MOSS Video and Audio | EmpirioLabs AI Docs

OpenMOSS · Video Generation

POST /v1/videos/generations

Open-source 32B MoE foundation model that generates synchronized video and audio in one inference step with precise dual-tower lip-sync.

At a glance

Field	Value
Model id	`moss-video-and-audio`
Model release date	2026-01-29
Input modalities	Text, Image
Output modalities	Video, Audio
Context window	-
Weight precision	-
Features	audio_sync, lipsync
Native inference	Yes
New	No
Supported endpoints	`POST /v1/videos/generations`
Alternate model ids	`moss-video-audio`, `openmoss/video-audio`

Pricing

Charge	Spec	Rate
360p Video	per video	$0.17
720p Video	per video	$2.82
T2V Fast	additional fee	$0.065
T2V Quality	additional fee	$0.13

Example request

$ curl https://api.empiriolabs.ai/v1/videos/generations \
>   -H 'Authorization: Bearer $EMPIRIOLABS_API_KEY' \
>   -H 'Content-Type: application/json' \
>   -d '{"model": "moss-video-and-audio", "prompt": "sunrise over the ocean", "duration": 6}'

Parameters

Parameter	Type	Required	Default	Description
`prompt`	string	yes	-	Scene description.

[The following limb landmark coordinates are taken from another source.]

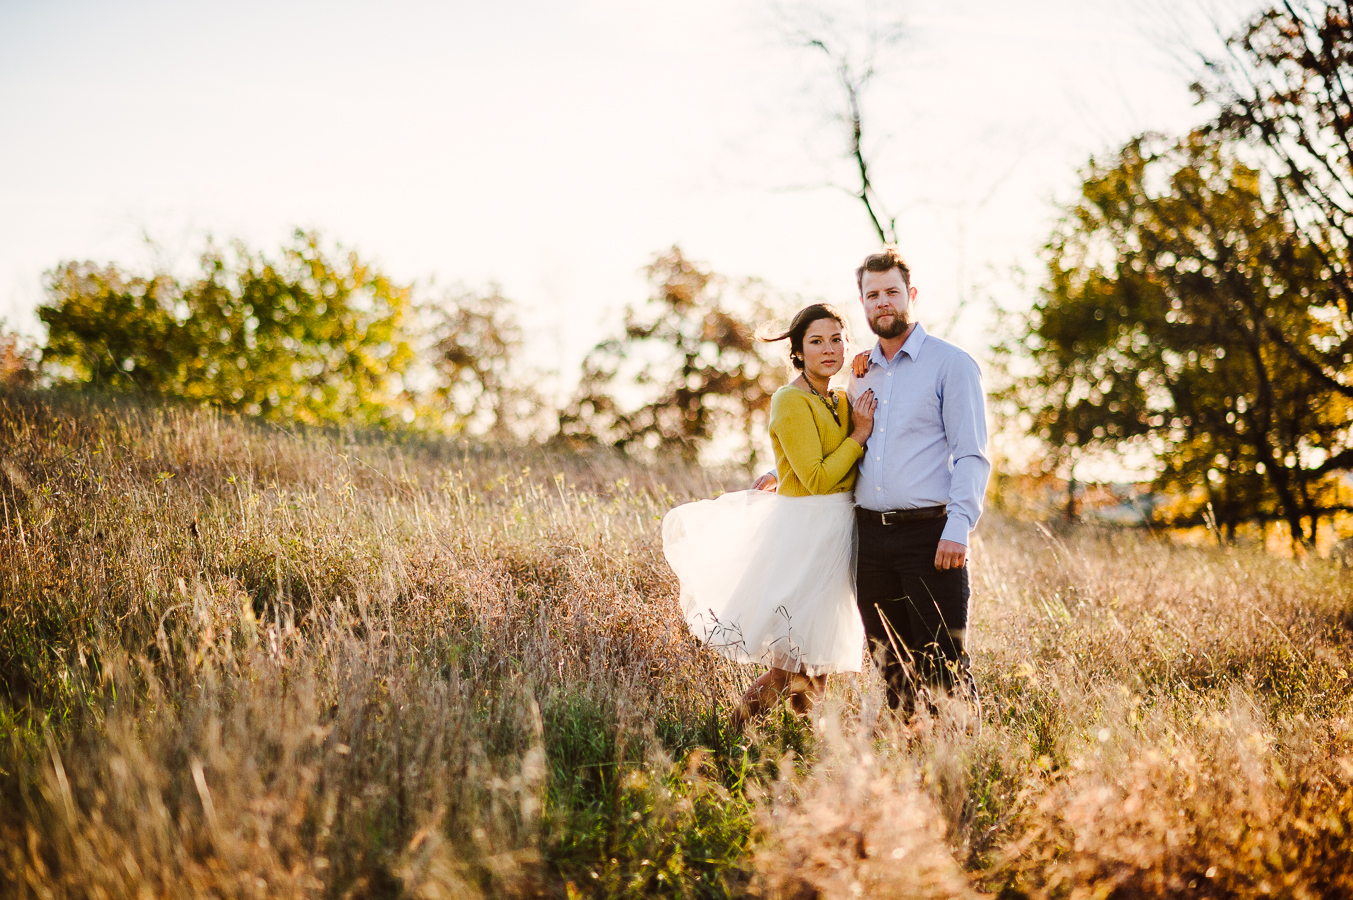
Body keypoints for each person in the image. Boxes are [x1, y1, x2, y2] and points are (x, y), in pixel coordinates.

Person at [755, 247, 990, 719]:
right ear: (862, 302)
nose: (882, 302)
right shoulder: (860, 376)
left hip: (930, 534)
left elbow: (971, 454)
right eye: (872, 294)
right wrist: (782, 473)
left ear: (911, 295)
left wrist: (958, 526)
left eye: (892, 292)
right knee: (892, 668)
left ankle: (962, 766)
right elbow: (834, 447)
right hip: (868, 540)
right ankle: (909, 768)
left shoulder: (951, 365)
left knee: (943, 665)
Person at [663, 304, 876, 730]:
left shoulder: (838, 397)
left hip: (836, 536)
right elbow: (815, 477)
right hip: (803, 537)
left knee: (816, 669)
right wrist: (858, 435)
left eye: (837, 339)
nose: (828, 349)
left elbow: (812, 461)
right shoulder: (789, 399)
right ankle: (724, 735)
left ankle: (798, 750)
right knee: (786, 670)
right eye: (816, 341)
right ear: (797, 350)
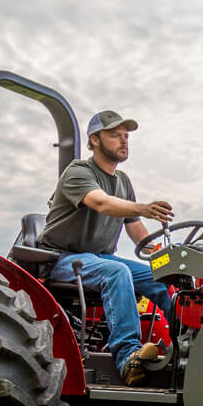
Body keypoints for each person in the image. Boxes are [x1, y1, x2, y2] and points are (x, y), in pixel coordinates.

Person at [38, 110, 175, 386]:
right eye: (115, 135)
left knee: (162, 276)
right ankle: (128, 357)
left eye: (126, 136)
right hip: (63, 260)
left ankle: (187, 346)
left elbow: (135, 229)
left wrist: (163, 255)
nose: (123, 141)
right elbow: (101, 203)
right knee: (116, 272)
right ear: (95, 140)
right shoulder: (78, 172)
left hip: (99, 258)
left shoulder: (123, 181)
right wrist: (145, 208)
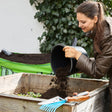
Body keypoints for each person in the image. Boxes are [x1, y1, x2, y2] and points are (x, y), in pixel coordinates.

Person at [63, 1, 112, 112]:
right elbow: (103, 61)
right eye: (78, 21)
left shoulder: (108, 37)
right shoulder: (102, 29)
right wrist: (79, 64)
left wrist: (77, 55)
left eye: (83, 21)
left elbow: (98, 71)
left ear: (95, 19)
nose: (79, 25)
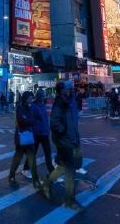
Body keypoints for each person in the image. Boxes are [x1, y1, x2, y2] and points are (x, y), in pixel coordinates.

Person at [42, 80, 83, 211]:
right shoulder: (59, 104)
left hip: (72, 139)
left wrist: (75, 137)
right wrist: (63, 131)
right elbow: (54, 123)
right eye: (68, 89)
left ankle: (47, 184)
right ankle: (70, 200)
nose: (71, 91)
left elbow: (74, 122)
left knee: (63, 167)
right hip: (64, 141)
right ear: (62, 91)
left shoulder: (71, 102)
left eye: (72, 88)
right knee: (70, 171)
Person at [8, 91, 41, 188]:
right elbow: (22, 120)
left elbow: (31, 119)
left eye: (32, 98)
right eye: (30, 98)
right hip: (21, 136)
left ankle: (35, 179)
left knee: (32, 159)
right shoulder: (20, 107)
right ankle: (11, 176)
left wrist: (30, 120)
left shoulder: (29, 108)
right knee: (17, 158)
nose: (31, 100)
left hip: (29, 136)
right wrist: (31, 120)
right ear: (25, 98)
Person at [22, 89, 54, 178]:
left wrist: (48, 129)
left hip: (44, 133)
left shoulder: (43, 105)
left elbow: (45, 118)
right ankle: (25, 169)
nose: (44, 97)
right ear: (39, 96)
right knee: (33, 153)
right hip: (36, 134)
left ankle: (52, 171)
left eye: (44, 95)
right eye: (43, 95)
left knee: (48, 153)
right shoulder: (33, 106)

With image attached, becomes an image-to-video prompt.
`mode`	enum	no	`"t2v"`	t2v: pure text-to-video. i2v: animate the attached image. · Allowed: `t2v`, `i2v`
`resolution`	enum	no	`"720p"`	720p uses a separate higher-VRAM endpoint. · Allowed: `360p`, `720p`
`aspect_ratio`	enum	no	`"landscape"`	MOSS only supports landscape (16:9) and portrait (9:16). · Allowed: `landscape`, `portrait`
`duration`	number	no	`8`	Clip length in seconds. The upstream model is hard-capped at 8s. · Range: 2 – 8
`t2v_quality`	enum	no	`"quality"`	Text-to-video only. fast trades fidelity for ~2× speed. · Allowed: `fast`, `quality`
`num_inference_steps`	number	no	`25`	Diffusion steps. More = higher fidelity, slower. · Range: 10 – 50
`cfg_scale`	number	no	`5.0`	Classifier-free guidance. Higher = follows prompt more strictly. · Range: 1.0 – 10.0
`sigma_shift`	number	no	`5.0`	Schedule shift. Only valid when resolution=360p. · Range: 1.0 – 10.0
`image`	string	no	-	Reference image URL for i2v mode.
`negative_prompt`	string	no	`""`	What to avoid.
`seed`	number	no	-	Reproducibility seed.

Notes

32B-parameter MoE with synchronized lip-sync video + audio in a single inference.

Constraints

Generation can take 20+ minutes
Image-to-Video typically yields superior results to text-to-video
Only 1 image supported (used as the first frame)
Video inputs NOT supported

Image formats

jpg, jpeg, png, webp, heic, heif, bmp, tiff, tif, gif

Machine-readable schema: GET https://api.empiriolabs.ai/v1/models/moss-video-and-audio.